Dashboards

Available monitoring dashboards

Axual makes the assumption that each client will have their own monitoring environments already available. Grafana and Prometheus are standard monitoring environments that Axual exports statistics and dashboards for.

Grafana dashboards are automatically provisioned when starting Axual. The following dashboards are available to monitor the platform:

Dashboard name

Screenshot

Contents

Cluster Overview

A high level dashboard showing the cluster status and metrics

Broker stats per node

A dashboard useful to zoom in to the metrics for a single broker node

Discovery status

A dashboard showing the (instance specific) status of the Discovery API and other metrics

Distributor Overview

Dashboard showing offset, schema and message distributor status and metrics

VM Stats

A useful dashboard to show a VM’s status, e.g. disk, CPU and memory usage

Docker Monitoring

Dashboard zooming in on the Docker statistics of the VMs

Prometheus Overview

Dashboard used for checking Prometheus metrics

Monitoring Connect

Dashboard provides a general overview of Connect service of a given instance

Monitoring Connectors

Dashboard which exposes metrics that concern individual connectors

Rest-Proxy Detailed Overview

Dashboard which exposes metrics that concern to Rest-Proxy

Cluster-API Detailed Overview

Dashboard which exposes metrics that concern to Cluster-API

Message Delays

Shows the message end to end delays experienced inside an own cluster and after distribution

When starting an new installation is advisable to monitor server metrics. The customer should monitor the time of operations and amount of operations performed. Are there times when an operation spikes in reference to resources used or time?

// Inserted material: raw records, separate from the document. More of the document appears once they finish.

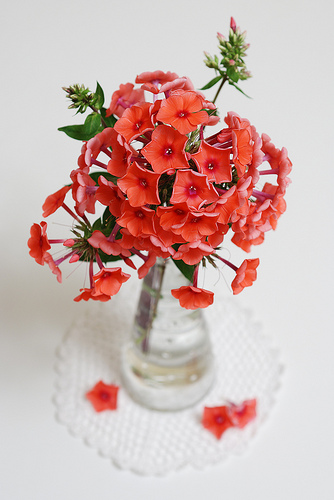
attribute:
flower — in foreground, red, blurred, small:
[88, 379, 120, 413]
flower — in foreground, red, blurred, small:
[199, 402, 237, 441]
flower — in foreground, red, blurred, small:
[227, 397, 261, 429]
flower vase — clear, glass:
[122, 255, 215, 408]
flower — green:
[200, 34, 255, 100]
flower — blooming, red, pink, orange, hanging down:
[168, 284, 215, 313]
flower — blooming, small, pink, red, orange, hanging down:
[229, 256, 261, 293]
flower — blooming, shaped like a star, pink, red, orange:
[166, 166, 211, 211]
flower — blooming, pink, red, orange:
[90, 267, 133, 299]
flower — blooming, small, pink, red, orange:
[27, 219, 53, 266]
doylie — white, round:
[56, 298, 283, 476]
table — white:
[3, 199, 332, 499]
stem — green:
[208, 79, 228, 104]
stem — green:
[138, 261, 166, 362]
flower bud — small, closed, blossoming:
[67, 92, 81, 101]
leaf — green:
[91, 82, 103, 111]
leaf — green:
[80, 112, 102, 137]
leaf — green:
[57, 125, 103, 141]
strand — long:
[212, 252, 237, 271]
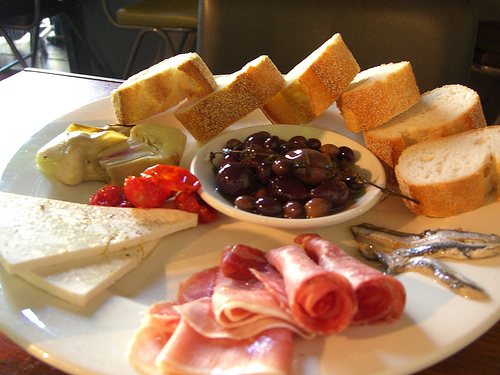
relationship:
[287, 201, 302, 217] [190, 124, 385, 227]
olive in dish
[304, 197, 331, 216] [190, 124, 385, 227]
olive in dish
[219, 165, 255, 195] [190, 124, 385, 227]
olive in dish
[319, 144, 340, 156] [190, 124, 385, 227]
olive in dish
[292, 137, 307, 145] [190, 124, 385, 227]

If there are spikes of bad performance then what causes the spikes? Try to correlate the spike with the amount of messages being send into the system and also CPU usages on the system. You should be able to answer the questions.

What is the normal system load?
Are there any (Cron) jobs running on the system. That slow the system at certain times.
Is there a level of CPU, Network Usage or Disk Usage that correlate to bad performance?
If the system load has increase then it there a need to add more brokers to handle the load?
Is there a need to add more Connect Instances or Rest Proxy instances to handle extra load?
Are the servers loaded evenly? Should you think about using a system such as Cruise Control to balance load?
What is a peak load that can be efficiently handled by the system.

Please do not only use Grafana to visually search for issues, but in times of good system performance, periodically create baseline statistics for your system. If there are ever performance issues you will not have a good idea of how to improve the system if you have not spent time in creating baseline statistics.